:: DATA

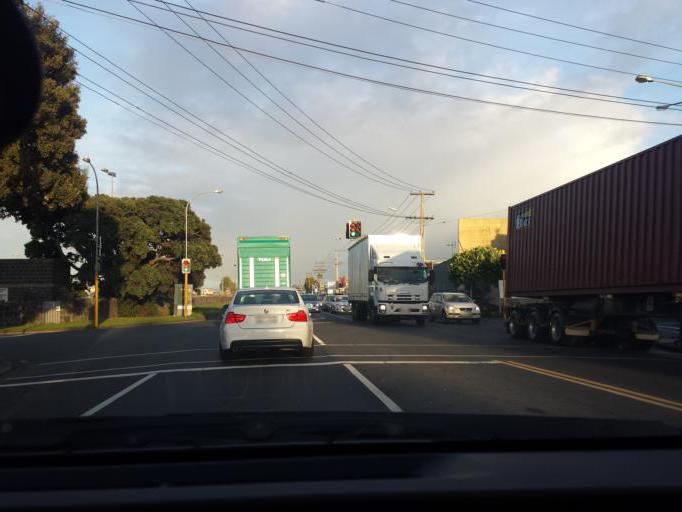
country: NZ
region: Auckland
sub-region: Auckland
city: Mangere
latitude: -36.9260
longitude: 174.8014
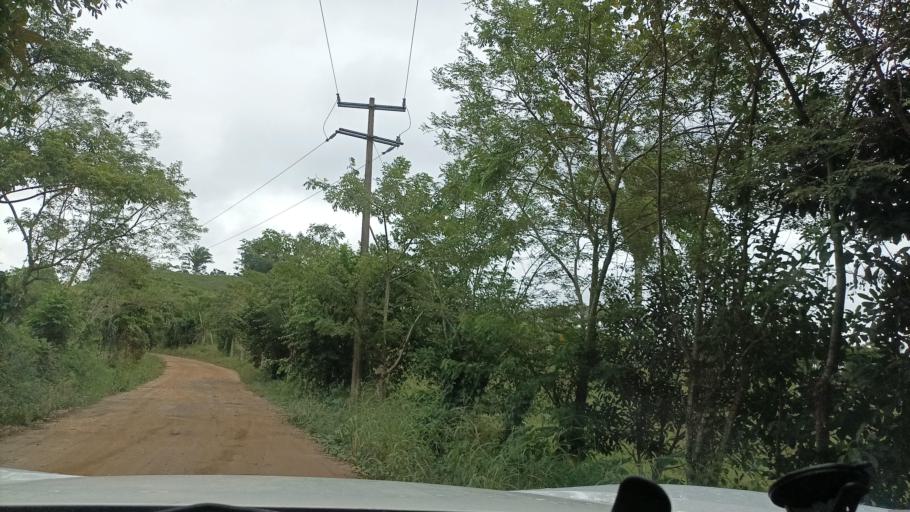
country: MX
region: Veracruz
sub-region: Moloacan
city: Cuichapa
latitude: 17.7959
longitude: -94.3800
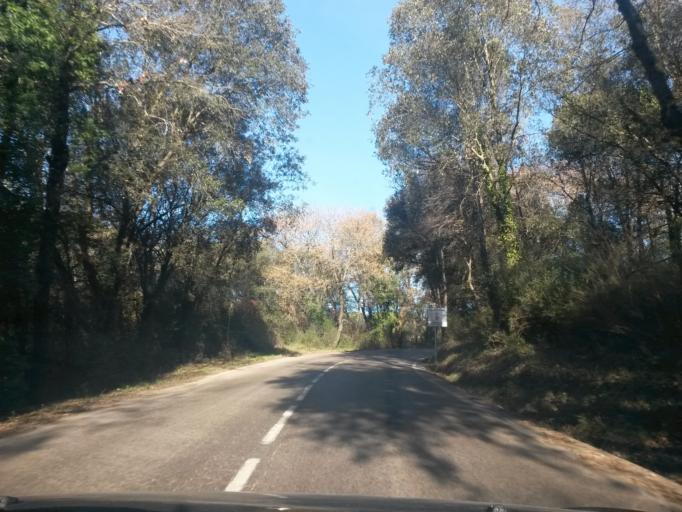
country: ES
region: Catalonia
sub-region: Provincia de Girona
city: Angles
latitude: 41.9744
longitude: 2.6708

::::

:: TASK STATEMENT ::
Copy every line of the rows above word for word, leaving out the pictures.

:: OUTPUT ::
country: NZ
region: Auckland
sub-region: Auckland
city: Mangere
latitude: -36.9260
longitude: 174.8014
country: MX
region: Veracruz
sub-region: Moloacan
city: Cuichapa
latitude: 17.7959
longitude: -94.3800
country: ES
region: Catalonia
sub-region: Provincia de Girona
city: Angles
latitude: 41.9744
longitude: 2.6708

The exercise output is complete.